▶ _Task brief_
From the rows below, copy out every line that contains the word "лише". Case counts.

▶ _Dataset excerpts_

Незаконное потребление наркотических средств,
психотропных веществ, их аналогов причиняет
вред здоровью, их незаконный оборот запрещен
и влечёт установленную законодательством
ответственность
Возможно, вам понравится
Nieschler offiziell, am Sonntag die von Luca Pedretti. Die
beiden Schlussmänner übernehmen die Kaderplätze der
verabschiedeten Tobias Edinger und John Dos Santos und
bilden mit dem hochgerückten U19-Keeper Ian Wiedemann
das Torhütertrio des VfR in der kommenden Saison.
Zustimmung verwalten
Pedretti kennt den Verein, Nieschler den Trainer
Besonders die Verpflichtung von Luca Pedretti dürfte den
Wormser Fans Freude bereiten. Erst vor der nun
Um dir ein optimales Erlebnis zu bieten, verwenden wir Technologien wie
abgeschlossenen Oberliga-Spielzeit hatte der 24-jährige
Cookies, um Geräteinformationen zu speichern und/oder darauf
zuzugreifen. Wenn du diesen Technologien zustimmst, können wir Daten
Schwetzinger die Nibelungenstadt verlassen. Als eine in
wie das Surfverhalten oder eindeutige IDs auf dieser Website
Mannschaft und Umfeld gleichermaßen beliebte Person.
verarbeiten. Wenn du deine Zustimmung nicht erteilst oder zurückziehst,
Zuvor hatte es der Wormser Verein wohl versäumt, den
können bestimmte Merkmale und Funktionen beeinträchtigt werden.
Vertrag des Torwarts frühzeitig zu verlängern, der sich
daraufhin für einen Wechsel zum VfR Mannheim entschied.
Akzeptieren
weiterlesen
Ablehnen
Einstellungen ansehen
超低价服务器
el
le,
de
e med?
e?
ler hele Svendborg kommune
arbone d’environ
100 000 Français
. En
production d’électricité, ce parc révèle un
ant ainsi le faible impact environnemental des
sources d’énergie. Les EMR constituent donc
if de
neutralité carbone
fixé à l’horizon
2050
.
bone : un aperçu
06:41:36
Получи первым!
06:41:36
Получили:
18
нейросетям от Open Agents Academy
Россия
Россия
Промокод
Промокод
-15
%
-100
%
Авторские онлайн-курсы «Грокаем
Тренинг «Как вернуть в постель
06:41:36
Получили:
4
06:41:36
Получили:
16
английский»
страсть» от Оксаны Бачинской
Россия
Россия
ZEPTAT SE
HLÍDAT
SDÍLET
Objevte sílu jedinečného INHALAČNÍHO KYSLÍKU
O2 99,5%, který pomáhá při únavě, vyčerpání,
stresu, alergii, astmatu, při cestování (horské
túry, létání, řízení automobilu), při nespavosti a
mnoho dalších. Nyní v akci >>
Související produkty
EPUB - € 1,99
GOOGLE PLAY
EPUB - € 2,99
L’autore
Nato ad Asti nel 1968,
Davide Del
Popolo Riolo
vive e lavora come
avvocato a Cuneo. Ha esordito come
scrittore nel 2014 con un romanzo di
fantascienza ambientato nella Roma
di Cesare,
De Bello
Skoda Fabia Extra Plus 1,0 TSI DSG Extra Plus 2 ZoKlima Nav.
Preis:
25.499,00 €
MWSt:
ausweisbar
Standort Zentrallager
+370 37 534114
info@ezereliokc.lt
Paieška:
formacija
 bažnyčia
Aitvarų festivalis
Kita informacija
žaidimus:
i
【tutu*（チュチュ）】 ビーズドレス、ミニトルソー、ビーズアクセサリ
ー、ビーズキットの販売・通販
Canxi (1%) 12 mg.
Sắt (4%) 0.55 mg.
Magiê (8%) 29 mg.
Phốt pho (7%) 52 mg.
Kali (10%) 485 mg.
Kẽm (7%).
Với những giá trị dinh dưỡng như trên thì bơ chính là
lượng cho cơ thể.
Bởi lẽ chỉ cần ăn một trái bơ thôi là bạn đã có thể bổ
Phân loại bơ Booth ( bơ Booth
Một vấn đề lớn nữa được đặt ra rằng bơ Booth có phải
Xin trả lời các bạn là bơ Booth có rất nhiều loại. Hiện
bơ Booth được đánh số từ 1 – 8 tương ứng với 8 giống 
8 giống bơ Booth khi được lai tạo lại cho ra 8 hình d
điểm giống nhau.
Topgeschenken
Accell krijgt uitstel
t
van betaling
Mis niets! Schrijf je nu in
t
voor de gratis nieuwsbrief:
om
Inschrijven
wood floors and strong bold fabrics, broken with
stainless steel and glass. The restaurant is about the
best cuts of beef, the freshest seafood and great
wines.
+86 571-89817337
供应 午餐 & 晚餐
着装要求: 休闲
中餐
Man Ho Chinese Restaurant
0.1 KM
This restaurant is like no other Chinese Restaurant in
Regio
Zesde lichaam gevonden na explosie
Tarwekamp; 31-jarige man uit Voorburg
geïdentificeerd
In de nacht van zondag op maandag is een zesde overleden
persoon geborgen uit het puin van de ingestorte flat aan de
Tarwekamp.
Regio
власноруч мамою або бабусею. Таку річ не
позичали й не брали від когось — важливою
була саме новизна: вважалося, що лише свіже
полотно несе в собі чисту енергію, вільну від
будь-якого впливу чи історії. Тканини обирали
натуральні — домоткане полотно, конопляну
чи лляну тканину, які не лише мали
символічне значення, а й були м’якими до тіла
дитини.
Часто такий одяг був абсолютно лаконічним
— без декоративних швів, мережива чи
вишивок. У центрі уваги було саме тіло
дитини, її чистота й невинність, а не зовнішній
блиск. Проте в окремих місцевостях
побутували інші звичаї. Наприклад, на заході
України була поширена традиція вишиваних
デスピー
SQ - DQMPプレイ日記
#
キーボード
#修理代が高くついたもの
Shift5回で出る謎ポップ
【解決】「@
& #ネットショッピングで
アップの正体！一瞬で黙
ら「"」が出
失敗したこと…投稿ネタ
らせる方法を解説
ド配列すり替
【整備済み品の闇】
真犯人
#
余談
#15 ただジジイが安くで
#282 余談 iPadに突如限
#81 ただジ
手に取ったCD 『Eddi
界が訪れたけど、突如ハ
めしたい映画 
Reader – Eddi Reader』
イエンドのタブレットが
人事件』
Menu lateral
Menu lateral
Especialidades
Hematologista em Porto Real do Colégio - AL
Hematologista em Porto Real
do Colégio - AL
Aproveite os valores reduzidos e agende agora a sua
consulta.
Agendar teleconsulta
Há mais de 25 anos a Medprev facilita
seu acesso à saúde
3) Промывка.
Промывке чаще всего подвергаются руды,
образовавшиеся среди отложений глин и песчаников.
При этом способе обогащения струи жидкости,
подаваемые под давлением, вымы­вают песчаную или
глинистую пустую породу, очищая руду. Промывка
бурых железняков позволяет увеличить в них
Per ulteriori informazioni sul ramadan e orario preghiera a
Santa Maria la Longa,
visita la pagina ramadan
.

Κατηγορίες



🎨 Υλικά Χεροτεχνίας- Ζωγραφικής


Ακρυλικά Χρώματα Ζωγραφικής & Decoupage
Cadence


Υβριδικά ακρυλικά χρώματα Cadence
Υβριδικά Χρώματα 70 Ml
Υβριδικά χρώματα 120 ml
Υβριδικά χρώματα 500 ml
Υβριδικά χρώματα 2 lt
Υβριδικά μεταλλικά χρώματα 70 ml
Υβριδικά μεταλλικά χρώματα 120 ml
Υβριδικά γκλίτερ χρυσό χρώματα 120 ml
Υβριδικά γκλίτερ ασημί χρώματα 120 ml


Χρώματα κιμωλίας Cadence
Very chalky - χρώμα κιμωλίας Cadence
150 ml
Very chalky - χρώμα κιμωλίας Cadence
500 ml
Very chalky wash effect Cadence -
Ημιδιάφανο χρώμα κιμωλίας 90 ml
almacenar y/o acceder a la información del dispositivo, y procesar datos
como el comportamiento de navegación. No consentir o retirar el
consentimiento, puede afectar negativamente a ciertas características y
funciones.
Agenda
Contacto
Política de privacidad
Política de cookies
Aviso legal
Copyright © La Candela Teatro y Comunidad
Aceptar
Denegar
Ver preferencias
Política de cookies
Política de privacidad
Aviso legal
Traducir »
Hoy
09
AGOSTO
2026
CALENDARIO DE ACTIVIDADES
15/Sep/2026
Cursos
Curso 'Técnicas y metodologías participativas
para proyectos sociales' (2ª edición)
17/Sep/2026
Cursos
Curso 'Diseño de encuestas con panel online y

▶ _Response to this exercise_
була саме новизна: вважалося, що лише свіже
чи лляну тканину, які не лише мали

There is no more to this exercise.